What Aaron Liked: As has been the case since his debut in the middle of season two, Michael Emerson's manipulative spin on "Ben" is always a kick. His nitpicking indignation at the "$3.2 million" demand was terrific. John Locke seems to be falling apart, which is OK by me. How's it feel to not have any of your damn questions answered, Johnny? Kind of feel like you're entitled to the occasional revelation or two? Why don't YOU just "trust the writers", John?!
What Aaron Didn't Like: Sorry, kids, but this was one of those episodes. Kate-centric? Steee-rike one. Now, I'm not going to complain about being jerked around by the network, but didn't last week's teaser promise another "Oceanic Six" reveal? And, it's Kate…who was already revealed as such at the end of season three. I know the writers are really damned if they do and damned if they don't, but considering there are still unanswered questions being teased and hinted (yet, never resolved) each week, the whole Law & Order 30-minute trial of Kate felt like a whole lotta deus ex machina.

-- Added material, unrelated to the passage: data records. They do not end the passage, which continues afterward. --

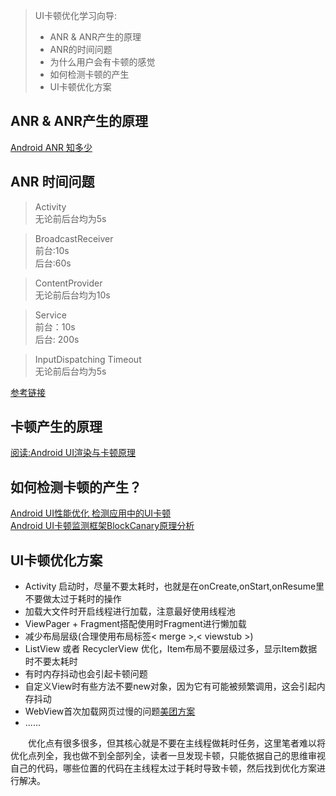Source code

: > UI卡顿优化学习向导:  
> 
> - ANR & ANR产生的原理
> - ANR的时间问题
> - 为什么用户会有卡顿的感觉
> - 如何检测卡顿的产生
> - UI卡顿优化方案

## ANR & ANR产生的原理

[Android ANR 知多少](https://www.cnblogs.com/wangjie1990/p/11327055.html)

## ANR 时间问题

> Activity  
> 无论前后台均为5s  

> BroadcastReceiver    
> 前台:10s  
> 后台:60s  

> ContentProvider    
> 无论前后台均为10s    

> Service    
> 前台：10s    
> 后台: 200s  

> InputDispatching Timeout  
> 无论前后台均为5s

[参考链接](https://blog.csdn.net/houxian1103/article/details/90232704)

## 卡顿产生的原理

[阅读:Android UI渲染与卡顿原理](https://blog.csdn.net/wei_lei/article/details/70460132)

## 如何检测卡顿的产生？  

[Android UI性能优化 检测应用中的UI卡顿](https://blog.csdn.net/lmj623565791/article/details/58626355)  
[Android UI卡顿监测框架BlockCanary原理分析](https://www.jianshu.com/p/e58992439793)  

## UI卡顿优化方案

- Activity 启动时，尽量不要太耗时，也就是在onCreate,onStart,onResume里不要做太过于耗时的操作
- 加载大文件时开启线程进行加载，注意最好使用线程池
- ViewPager + Fragment搭配使用时Fragment进行懒加载
- 减少布局层级(合理使用布局标签< merge >,< viewstub >)
- ListView 或者 RecyclerView 优化，Item布局不要层级过多，显示Item数据时不要太耗时
- 有时内存抖动也会引起卡顿问题
- 自定义View时有些方法不要new对象，因为它有可能被频繁调用，这会引起内存抖动
- WebView首次加载网页过慢的问题[美团方案](https://tech.meituan.com/2017/06/09/webviewperf.html)
- ......

&emsp;&emsp;优化点有很多很多，但其核心就是不要在主线程做耗时任务，这里笔者难以将优化点列全，我也做不到全部列全，读者一旦发现卡顿，只能依据自己的思维审视自己的代码，哪些位置的代码在主线程太过于耗时导致卡顿，然后找到优化方案进行解决。
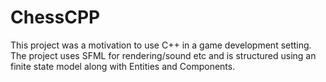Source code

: # ChessCPP

This project was a motivation to use C++ in a game development setting. The project uses SFML for rendering/sound etc and is structured using an finite state model along with Entities and Components.
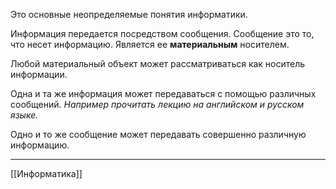 Это основные неопределяемые понятия информатики. 

Информация передается посредством сообщения.
Сообщение это то, что несет информацию. Является ее **материальным** носителем.

Любой материальный объект может рассматриваться как носитель информации.

Одна и та же информация может передаваться с помощью различных сообщений. 
*Например прочитать лекцию на английском и русском языке.*

Одно и то же сообщение может передавать совершенно различную информацию.

--- 
[[Информатика]]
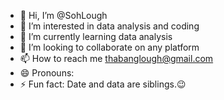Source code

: - 👋 Hi, I’m @SohLough
- 👀 I’m interested in data analysis and coding
- 🌱 I’m currently learning data analysis
- 💞️ I’m looking to collaborate on any platform
- 📫 How to reach me thabanglough@gmail.com
- 😄 Pronouns: 
- ⚡ Fun fact: Date and data are siblings.😉

<!---
SohLough/SohLough is a ✨ special ✨ repository because its `README.md` (this file) appears on your GitHub profile.
You can click the Preview link to take a look at your changes.
--->
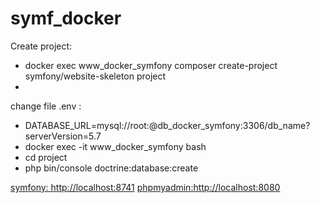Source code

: # symf_docker
Create project:
<ul>
  <li>docker exec www_docker_symfony composer create-project symfony/website-skeleton project</li>
  <li></li>
</ul>
<p>change file .env :</p>
<ul>
  <li> DATABASE_URL=mysql://root:@db_docker_symfony:3306/db_name?serverVersion=5.7</li>
  <li>docker exec -it www_docker_symfony bash</li>
  <li>cd project</li>
  <li>php bin/console doctrine:database:create</li>
</ul>


 




<a href="http://localhost:8741">symfony: http://localhost:8741</a>
<a href="http://localhost:8080">phpmyadmin:http://localhost:8080</a>

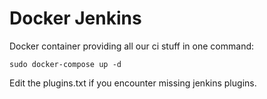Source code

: Docker Jenkins
==============

Docker container providing all our ci stuff in one command:

    sudo docker-compose up -d

Edit the plugins.txt if you encounter missing jenkins plugins.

And, don't get me started on that big "reveal" at the end. I mean, sure, they played the standard "shocking" music and immediately cut away to the "LOST" screen as if it were a "Luke, I'm your father" moment, but no one was surprised by this, right? Someone online wrote, "I totally didn't see that coming!" Really? Then, you're an idiot. Strike Two.
Let's just lump "strike three" all together at the end. I'll give the writers credit for at least using some dialogue to acknowledge how ridiculous the concept of Kate, Claire and Sawyer sittin' on the front porch, sippin' coffee on a tropical autumn morn was to watch. I will now remove said credit for including it anyway. And, Ben's line (paraphrased) that everything is as it was before, except "he's just in a different room" was all too true.
Lightning round of rhetorical questions: How did Hurley go from ersatz bad-ass a few episodes ago only to u-turn right back into the buffoon who gets "Scooby-Doo'd"? How much longer is "Sawyer with his shirt off" going to be considered a viable plot-forwarding device? Which is the real Locke: the knife-throwing killer of mocha-colored chicks with cockney accents or the indecisive nancy who throws breakfast trays in frustration, while trusting bulbous loads like Hurley to keep a secret?
Verdict: Boo.
But why should we have to choose between the two Lockes? I love how the island sensei/protector facade often gives way to pettiness and ineffectual thrashing around. He's a spectacular asshole, as opposed to Jack, Kate, and Sawyer who are all fairly mundane assholes.
ReplyDeleteI should probably admit right now that I didn't see that Aaron reveal coming either. Sorry, That Precognitive Guy, the sudden onset of snow in the city may be dulling my clairvoyance.
I think I liked this one a lot more than you AJC but mostly because: Kate wasn't wearing that ton of makeup she wore in the season 3 finale flash forward and, more importantly, something wonderfully horrible happens to Claire (I'm assuming) so finally that ineffectual whiner will be off my favorite show.
ReplyDeleteDidn't see the Aaron thing coming either. It must be a west coast thing.
ReplyDeleteI will admit to being a little annoyed by the ongoing "slow moving, nothing much going on episode followed by the OMG ending" formula that all these episodes are following though.
It also depends on whether or not we're counting Aaron as one of the six as to whether we discovered a new member.